Dissertation Update and Realized Eschatology

I get questions all the time about the state of my PhD dissertation.  For the last year it has been more or less done, although like the coming kingdom, it is “already finished” but “not yet done.”  But this morning I handed in the “final” copy of my dissertation today to the PhD secretary.  While she savages my work with a red pen, the search for an outside reader continues.  I do not yet have a defense date, but it is looking more like early spring and a May graduation.

I am also frequently asked what my dissertation is on.  After all this time writing it, I am not even sure, so I randomly drew biblical studies buzz-words words out of a hat and entitled it “The Origin of the Eschatological Feast as a Wedding Banquet in the Synoptic Gospels: An Intertextual Study.”  I suppose I might have to change it if it turns out Eugene Peterson already used that title, but that is the title for now.

I am quite happy that the glacier-like process has finally begun to move.  I have a number of projects I want to work on which have been on the back-burner waiting to finish my up my degree.  Looks like I will be able to devote more time to a few of these writing projects soon.  Of course, the first step after graduation will be getting my dissertation published.

The “Not Yet” is looking a bit more like the “Already.”

8 thoughts on “Dissertation Update and Realized Eschatology

  1. A private posting you m,ay choose not to post publicly. First of all, Congratulationd! Second: Regarding the Escatological Feast in general (leaving aside the Bridal banquet for the moment) there is a rich corpus of material in rabbinical midrash about the Ox ans Leviathan. Granted, there is no Christological content, but it is a clear cultural parallel developing at the same time.

    • Phil – I am working the other direction, arguing that the “wedding banquet” is Jesus’ own blending of an eschatological banquet and the marriage metaphor (Hosea, etc) to describe his own ministry as a call to Israel to participate in the “end of the exile.” I read most of the Midrash / Targum material, but just could not date any of it with confidence to the first century. But I do agree, some interesting reading there!
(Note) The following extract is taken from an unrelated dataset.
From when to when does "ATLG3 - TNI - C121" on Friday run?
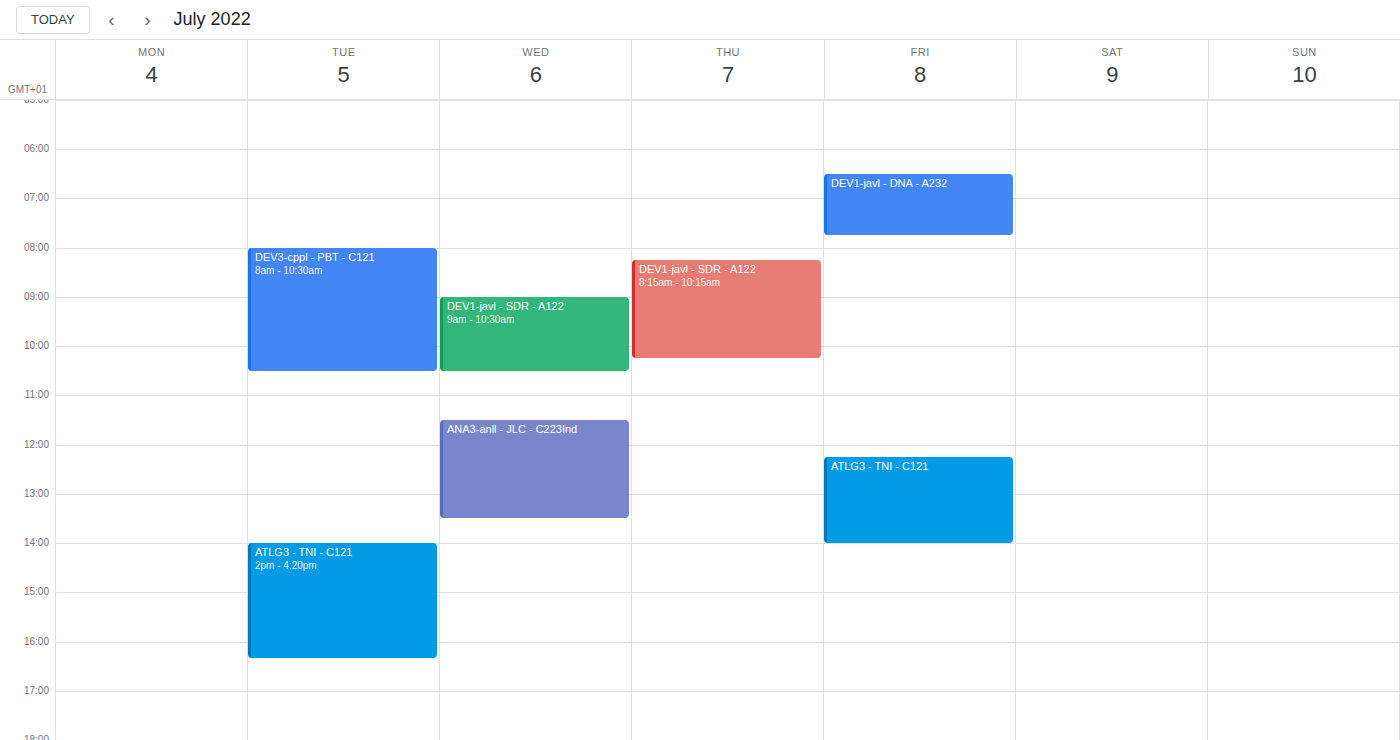
12:15 to 14:00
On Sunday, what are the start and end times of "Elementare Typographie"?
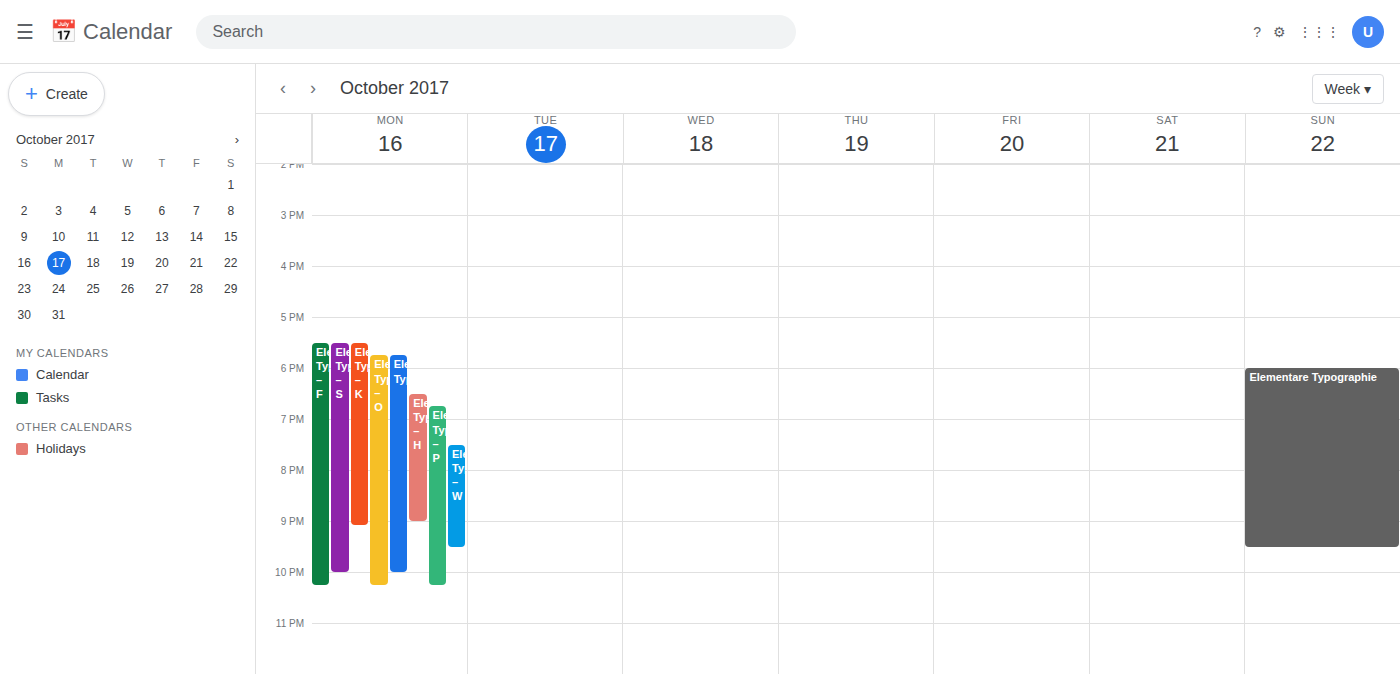
6:00 PM to 9:30 PM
      • Yes, it is darned impossible to date that material – a source of frustration to folks in the field. Regarding Jesus’ blending, I just had a thought. There are those who feel the Zoharic Kabbalah (which dates to late 14th century Christian Spain) contains esoteric knowledge that is ultimately Christian in origin. For example, In the Sabbath Eve hymn [from Wikipedia: “It was composed in the 16th century Ottoman Empire city of Edirne by Rabbi Shlomo Halevi Alkabetz, a Safed Kabbalist. As was common at the time, the song is also an acrostic, with the first letter of the first eight stanzas spelling the author’s name. The author draws much of his phraseology from Isaiah’s prophecy of Israel’s restoration, and six of his verses are full of the thoughts to which his vision of Israel as the bride on that great Shabbat of Messianic deliverance gives rise. It is one of the latest of the Hebrew poems regularly accepted into the liturgy, both in the southern use, which the author followed, and in the more distant northern rite.” I see in the poem the same promise, implicit in the hymn but explicit in Jesus. Your thesis is something I’d very much like to read.